I have heard actors say that if they cannot find the explanation for who their character is in the text they will make it up.
And what is the question they most want answering? Why is this person the way they are? Does it make sense? Can I stand in front of 300 people and convince them of it?
The challenge as someone creating a character is to make sure the explanations are already there.
Q. What colour are a character’s eyes? A. I don’t care.
Q. How tall is character X? A. Unless they are nine-feet tall or can limbo under a door without effort, it doesn’t matter much to me.
Q. What do they do? A. Better, but in a lot of cases I could get by without knowing.
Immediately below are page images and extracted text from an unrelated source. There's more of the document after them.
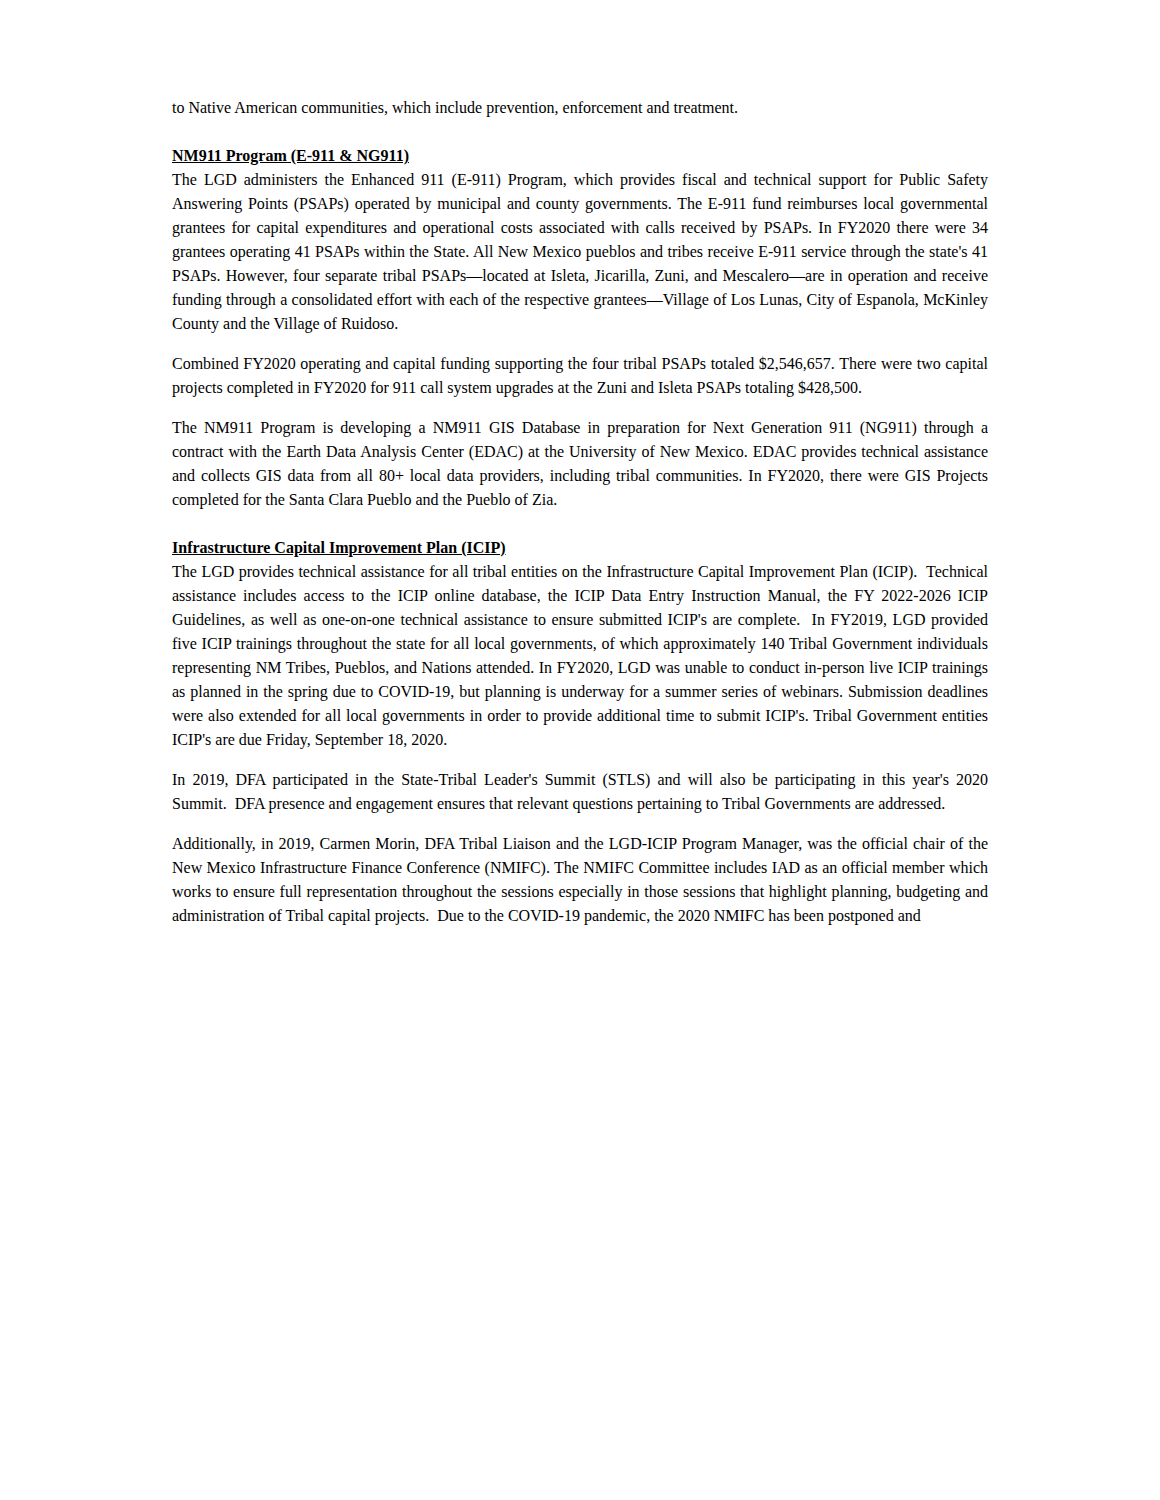to Native American communities, which include prevention, enforcement and treatment.
NM911 Program (E-911 & NG911)
The LGD administers the Enhanced 911 (E-911) Program, which provides fiscal and technical support for Public Safety Answering Points (PSAPs) operated by municipal and county governments. The E-911 fund reimburses local governmental grantees for capital expenditures and operational costs associated with calls received by PSAPs. In FY2020 there were 34 grantees operating 41 PSAPs within the State. All New Mexico pueblos and tribes receive E-911 service through the state's 41 PSAPs. However, four separate tribal PSAPs—located at Isleta, Jicarilla, Zuni, and Mescalero—are in operation and receive funding through a consolidated effort with each of the respective grantees—Village of Los Lunas, City of Espanola, McKinley County and the Village of Ruidoso.
Combined FY2020 operating and capital funding supporting the four tribal PSAPs totaled $2,546,657. There were two capital projects completed in FY2020 for 911 call system upgrades at the Zuni and Isleta PSAPs totaling $428,500.
The NM911 Program is developing a NM911 GIS Database in preparation for Next Generation 911 (NG911) through a contract with the Earth Data Analysis Center (EDAC) at the University of New Mexico. EDAC provides technical assistance and collects GIS data from all 80+ local data providers, including tribal communities. In FY2020, there were GIS Projects completed for the Santa Clara Pueblo and the Pueblo of Zia.
Infrastructure Capital Improvement Plan (ICIP)
The LGD provides technical assistance for all tribal entities on the Infrastructure Capital Improvement Plan (ICIP). Technical assistance includes access to the ICIP online database, the ICIP Data Entry Instruction Manual, the FY 2022-2026 ICIP Guidelines, as well as one-on-one technical assistance to ensure submitted ICIP's are complete. In FY2019, LGD provided five ICIP trainings throughout the state for all local governments, of which approximately 140 Tribal Government individuals representing NM Tribes, Pueblos, and Nations attended. In FY2020, LGD was unable to conduct in-person live ICIP trainings as planned in the spring due to COVID-19, but planning is underway for a summer series of webinars. Submission deadlines were also extended for all local governments in order to provide additional time to submit ICIP's. Tribal Government entities ICIP's are due Friday, September 18, 2020.
In 2019, DFA participated in the State-Tribal Leader's Summit (STLS) and will also be participating in this year's 2020 Summit. DFA presence and engagement ensures that relevant questions pertaining to Tribal Governments are addressed.
Additionally, in 2019, Carmen Morin, DFA Tribal Liaison and the LGD-ICIP Program Manager, was the official chair of the New Mexico Infrastructure Finance Conference (NMIFC). The NMIFC Committee includes IAD as an official member which works to ensure full representation throughout the sessions especially in those sessions that highlight planning, budgeting and administration of Tribal capital projects. Due to the COVID-19 pandemic, the 2020 NMIFC has been postponed and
Seriously, I have friends I have known for 30 years and I could not tell you what colour their eyes are, or how tall they are (in feet and inches), and I am often stumped when people ask what they do for a living. This could be a boy-thing, of course.
What I do care about is whether they make me laugh, or if they’re always early or late, or they odd things they do in restaurants.
Questionnaires are sometimes taught as a good way to create a character, but I struggle. It’s not just that I can’t answer the questions, it’s the sense that I’m probably not a good writer if I can’t.
I have since found that it is enough to start with a general sense of a character and see what develops. It could be suggested that I create a questionnaire to include the laughter, lateness, and restaurant behaviour; but the interesting characteristics are different for each character, and tend to emerge in the writing.
The most useful bit of advice I heard was to use the questionnaire only after the first draft. This makes sense. But I have since discovered that it is more useful to me to interview the characters. However, this post is long enough already, so I’ll leave that to another one.
With the limited number of words available in a synopsis characters often get reduced to a three word contraction X-but-Y. Some of mine have included, ‘ballsy but vulnerable’, ‘polite but determined’, ‘kind but neurotic’. Don Quixote might be ‘intelligent but mad’; Hamlet’s father, ‘angry but dead’; and if David Cameron were a fictional character, ‘be-suited but pink’.
Have a go.
When I was a teenager my father wrote a novel in which he included pen portraits of us. I was depicted as an American kid who said, ‘Hi!’ a lot. A few years later my sister wrote a story which included a character called Paul, who was strangely similar to me. I said to her, ‘Try writing fiction.’ But since starting to write for myself this particular dog has come back to bite me in the bum. I notice in a couple of the posts that I have said that I am writing a character based on someone I once knew, and later that I could not just take someone I had met in real life and put them in a story. So what is the truth? I don’t know. And I think that’s one of the reasons I’m struggling with that particular character. The more real she seems the less she behaves like a real character; the further away I take her, the more she loses vitality. Jack Rosenthal said that as soon as you put too much fact in a story it starts to spiral downwards; but if you can put it at one remove then in spirals upwards. Certainly, in most of the characters I have written I recognise where they have come from, but they are not 100% portraits.